There is much more to a very long, thoughtful, and well-documented entry, and feminist economics has been a recognized field or subfield since at least the early 1990s.  There is an entire refereed journal called…Feminist Economics.  There is a significant International Association for Feminist Economics.

Obviously “feminist economics” is a diverse area, but frequently I have seen the claim made that the very nature of economics keeps out women.  It is claimed there is too much emphasis on male modes of production, and sometimes also “male ways of thinking,” and thus economics must itself first reform before it has any chance at achieving gender parity.  There is also a common tendency to criticize Becker’s and other neoclassical theories of the family for reflecting so many implicit, underlying “male” assumptions about how families work or are supposed to work.
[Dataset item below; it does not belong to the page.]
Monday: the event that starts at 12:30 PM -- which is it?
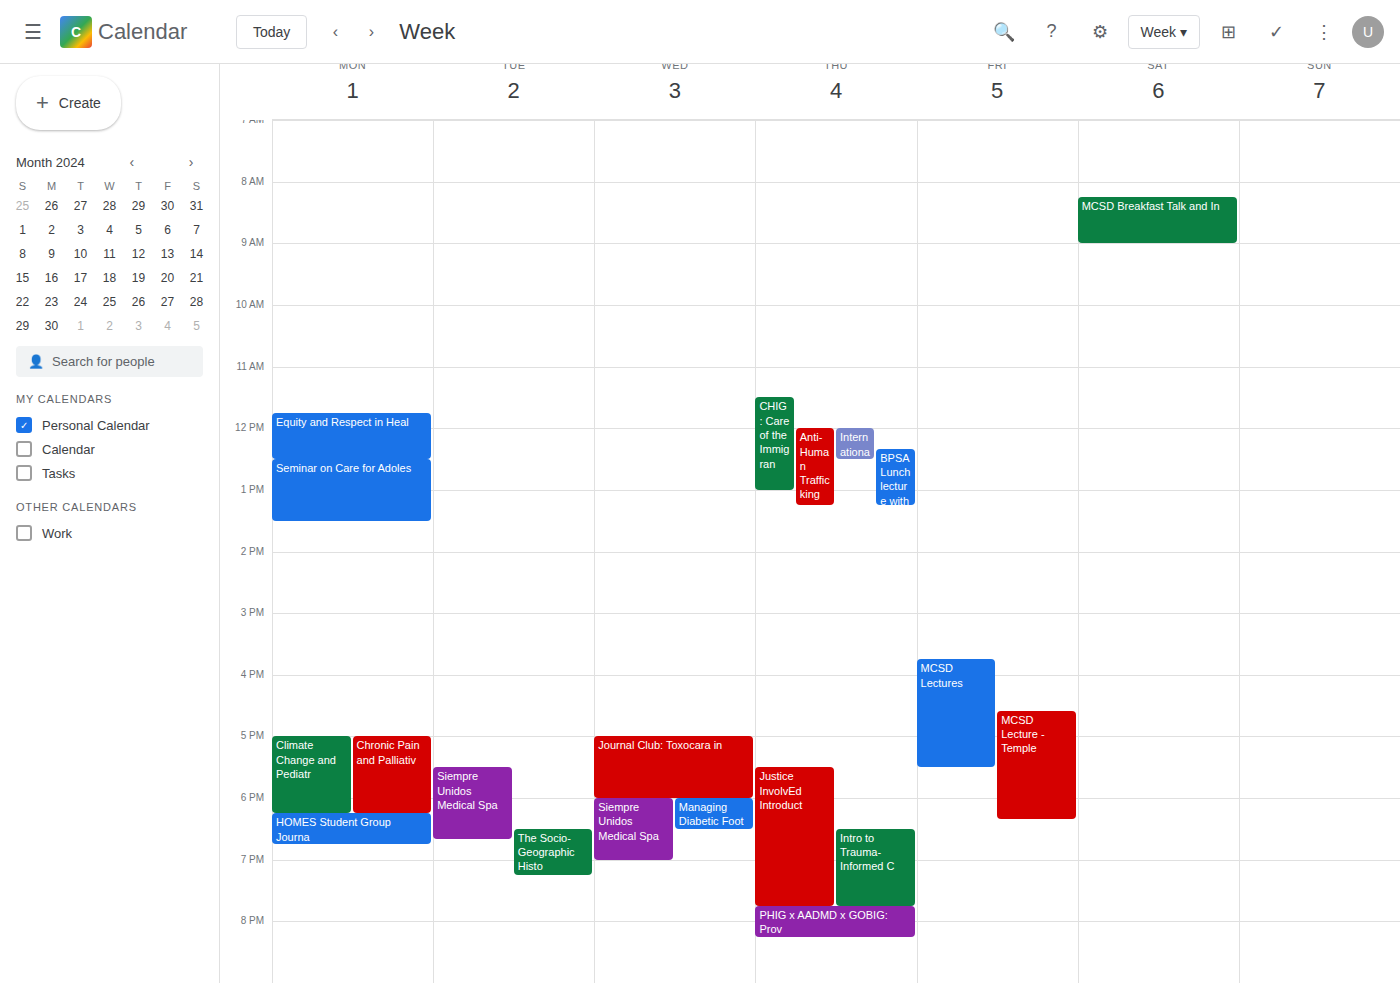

So yes, there is plenty awareness of overt discrimination, but writers coming from this approach see a lot of the problems as quite structural, and embedded in how economics is done.  It’s not only the attitudes of some of the male jerks.

Now you may or may not agree, or also you might feel uncomfortable with some of the levels of generalization you find in talk of “male ways of [xxxx].”  Still, many of those in Feminist economics see the structural point as very important.

It is striking to me that most of the major contributors to Feminist economics are women.  And from what I can tell, virtually all of you are ignoring them, even though we have been debating their main issue for weeks now, and they have been at this for decades.

Perhaps you are unaware of them.  The only very recent coverage I have seen is this Edwin Hadas piece, but still it doesn’t mention “Feminist economics” by name.  Here is a short, good Economist piece by S.K. (Soumaya Keynes?)  from March 2016.

The biases run deeper than you think, and they’re not just about gender discrimination.  We’ve set up a profession with super-high entry barriers for clearing the “this deserves my attention” hurdle (“top journals,” “top schools,” you can go on down the list), and then we’re befuddled when there is so much other collateral damage along the way.